Io sono a Cagliari, lontana da tutto e da tutti. Mi arriva un sms di Lelio Aiello "Mi ascolti in streaming alle dieci?". Io sto mangiando tagliatelle con la bottarga, le arselle e i carciofi. Finisco e vado in albergo, tolgo le scarpe, apro il computer, mi collego alla rete e ascolto. Poi accendo il registratore e parlo. Commento quello che ascolto, in un gioco di specchi che disorienta. Nulla di nuovo, no. E cosa ci interessa del nuovo? Ho appena finito di conversare con un cinquantenne conosciuto per caso, solo perchè condivideva la mia stessa sala da ristorazione. Si parlava del vecchio, e di quello che, quel vecchio, è ora.
Altre parole, ora, alla radio, inneggiano a 'una coscienza critica che non si enuncia in qualità di principio ma che si esercita puntualmente e dolorosamente sul corpo proprio e degli altri'.
Io ho esercitato la mia coscienza critica sul corpo meccanico di un registratore, così come ha fatto Liliana Moro, con il suo radiodramma, che altro non è che un filtro tra la necessità di un artista e la curiosità di un pubblico.
Trovo interessante questa distanza, che rende l'arte più liquida di come Bauman se la immagina, e, forse, maggiormente portatrice di valori di quanto si immaginino gli assassini del postmoderno.
Nulla di nuovo nell'ascolto in streaming. Il calcio ci supera in qualità e auditel. Credo che l'incedere carbonaro dell'informazione via sms del radiodramma di Liliana Moro, conceda all'opera quella componente esistenziale che, paradossalmente, si sposa con la stratificazione asettica del mezzo.

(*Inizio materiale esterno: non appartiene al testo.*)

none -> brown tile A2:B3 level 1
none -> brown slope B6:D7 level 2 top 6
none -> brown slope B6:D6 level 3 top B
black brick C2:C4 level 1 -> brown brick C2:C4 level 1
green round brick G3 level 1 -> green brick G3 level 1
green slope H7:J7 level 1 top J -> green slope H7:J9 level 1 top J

Un inno all'istruzione per l'uso, alla posologia dello psicofarmaco, alla performance da viaggio (la puoi ascoltare anche in viaggio (!), al molti - uno, alla possibilità di partecipare a un'esperienza con la consapevolezza di poter chiudere senza che nessuno lo venga a sapere: la coscienza critica esercitata puntualmente e dolorosamente sul corpo proprio. Agli altri ci si pensa dopo.